Extracted material ▸
# # # # #

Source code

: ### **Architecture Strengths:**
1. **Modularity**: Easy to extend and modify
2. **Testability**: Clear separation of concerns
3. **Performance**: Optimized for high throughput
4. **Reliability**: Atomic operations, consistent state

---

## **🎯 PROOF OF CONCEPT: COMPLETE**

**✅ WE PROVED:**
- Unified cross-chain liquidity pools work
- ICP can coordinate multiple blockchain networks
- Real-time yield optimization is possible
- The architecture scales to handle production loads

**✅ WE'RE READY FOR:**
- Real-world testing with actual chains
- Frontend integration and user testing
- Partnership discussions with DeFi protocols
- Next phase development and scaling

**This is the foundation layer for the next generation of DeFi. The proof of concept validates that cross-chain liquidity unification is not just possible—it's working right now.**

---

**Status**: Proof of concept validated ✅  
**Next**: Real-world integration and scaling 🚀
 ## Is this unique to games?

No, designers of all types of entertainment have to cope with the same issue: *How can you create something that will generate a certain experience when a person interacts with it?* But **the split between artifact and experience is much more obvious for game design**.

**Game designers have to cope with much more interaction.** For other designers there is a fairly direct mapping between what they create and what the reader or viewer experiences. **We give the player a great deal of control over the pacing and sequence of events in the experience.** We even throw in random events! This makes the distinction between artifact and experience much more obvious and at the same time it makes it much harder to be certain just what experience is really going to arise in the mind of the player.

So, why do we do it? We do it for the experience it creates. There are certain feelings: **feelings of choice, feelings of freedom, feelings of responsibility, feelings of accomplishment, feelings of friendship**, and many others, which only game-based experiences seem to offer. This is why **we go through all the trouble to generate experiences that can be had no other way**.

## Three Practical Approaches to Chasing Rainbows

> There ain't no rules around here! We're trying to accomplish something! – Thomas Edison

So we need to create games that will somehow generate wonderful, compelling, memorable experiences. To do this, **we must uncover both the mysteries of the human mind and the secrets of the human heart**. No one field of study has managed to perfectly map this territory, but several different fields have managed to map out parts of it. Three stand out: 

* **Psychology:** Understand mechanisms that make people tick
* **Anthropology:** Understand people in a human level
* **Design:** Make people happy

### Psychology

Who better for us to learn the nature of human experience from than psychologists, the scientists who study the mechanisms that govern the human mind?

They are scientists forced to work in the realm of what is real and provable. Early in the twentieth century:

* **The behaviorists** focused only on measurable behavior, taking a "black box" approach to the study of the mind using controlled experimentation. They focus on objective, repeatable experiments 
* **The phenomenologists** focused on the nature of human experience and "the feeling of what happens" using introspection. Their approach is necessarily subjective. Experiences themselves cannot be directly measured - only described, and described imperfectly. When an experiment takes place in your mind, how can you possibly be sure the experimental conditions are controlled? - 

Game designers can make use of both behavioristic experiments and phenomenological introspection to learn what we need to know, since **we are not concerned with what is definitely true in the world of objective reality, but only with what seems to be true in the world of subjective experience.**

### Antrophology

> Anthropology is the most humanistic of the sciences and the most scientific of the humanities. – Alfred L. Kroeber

# # # # #

Your objective ▸
Return every line in the entries above that contains the word "people".

Task solution ▸
* **Psychology:** Understand mechanisms that make people tick
* **Anthropology:** Understand people in a human level
* **Design:** Make people happy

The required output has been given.